Students will use APIs almost every time they log onto the web. Whether they are buying concert tickets on SeatGeek, or they are browsing for gifts on Amazon, there is some element of an API involved in what they are doing. But most students do not understand how the web works and the programming concepts that go into this. Educating students in this respect will not only allow them to get more out of what they do, but to potentially apply this concept themselves.

Web API theory does not need to just be applied on the web. Think about what is happening in the field of medicine right now. Treatments for stroke, for example, are now being developed further so that they can be of help to those with Alzheimer’s, and vice versa. Exercise, which was once just the realm of athletes and health nuts, can improve bone density, muscle mass, and balance in the elderly, protecting them from injury if they fall. Concepts in one area have transferability and can provide benefits to completely different populations. Who knows what kind of benefits APIs will bring as more people study them and learn how to best apply them in the future?

I don’t believe that teaching students about APIs would be worthwhile unless it’s something that will have a positive impact on their lives. Thanks to the fact that these are so firmly established within the web right now, and the fact that there’s very little chance that they will go away in the near future, APIs certainly have some usefulness within our technology curricula. The degree to which they should be taught is up for debate, and there is probably not much use in teaching all students how to integrate a professional level API into their own site. But being familiar with what an API is and how it enhances the user experience is only going to help students to be more proficient with their web use.

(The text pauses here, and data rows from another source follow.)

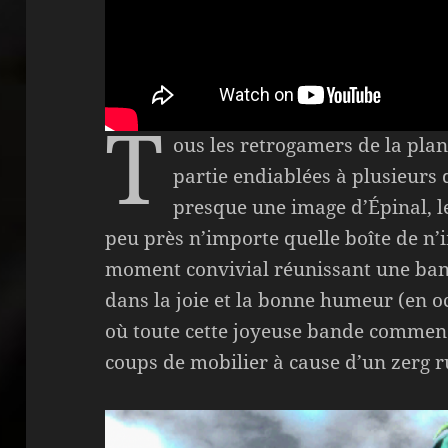
T
ous les retrogamers de la plan
partie endiablées à plusieurs d
presque une image d’Épinal, l
peu près n’importe quelle boîte de n’
moment convivial réunissant une ban
dans la joie et la bonne humeur (en 
où toute cette joyeuse bande commença
coups de mobilier à cause d’un zerg 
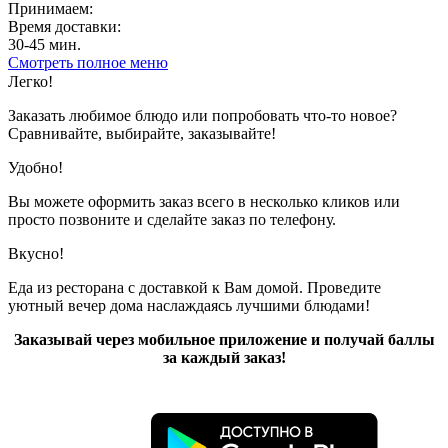
Принимаем:
Время доставки:
30-45 мин.
Смотреть полное меню
Показано с 1 по 10 из 10 (всего 1 страниц)
Легко!
Заказать любимое блюдо или попробовать что-то новое?
Сравнивайте, выбирайте, заказывайте!
Удобно!
Вы можете оформить заказ всего в несколько кликов или
просто позвоните и сделайте заказ по телефону.
Вкусно!
Еда из ресторана с доставкой к Вам домой. Проведите
уютный вечер дома наслаждаясь лучшими блюдами!
Заказывай через мобильное приложение и получай баллы
за каждый заказ!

Even if a student never becomes a web developer, the concept of a universally understood digital form of communication has great benefits to our students. My background is in teaching English, and communication is the cornerstone of what languages provide. They do have other benefits (cultural identity, coded speech, and more), but languages are essentially a way for two people to communicate back and forth. APIs, although a digital form of communication, provides much of these same benefits, and is worth at least a brief study in schools if only for this reason. All of the other benefits that come along with them are just icing on the cake.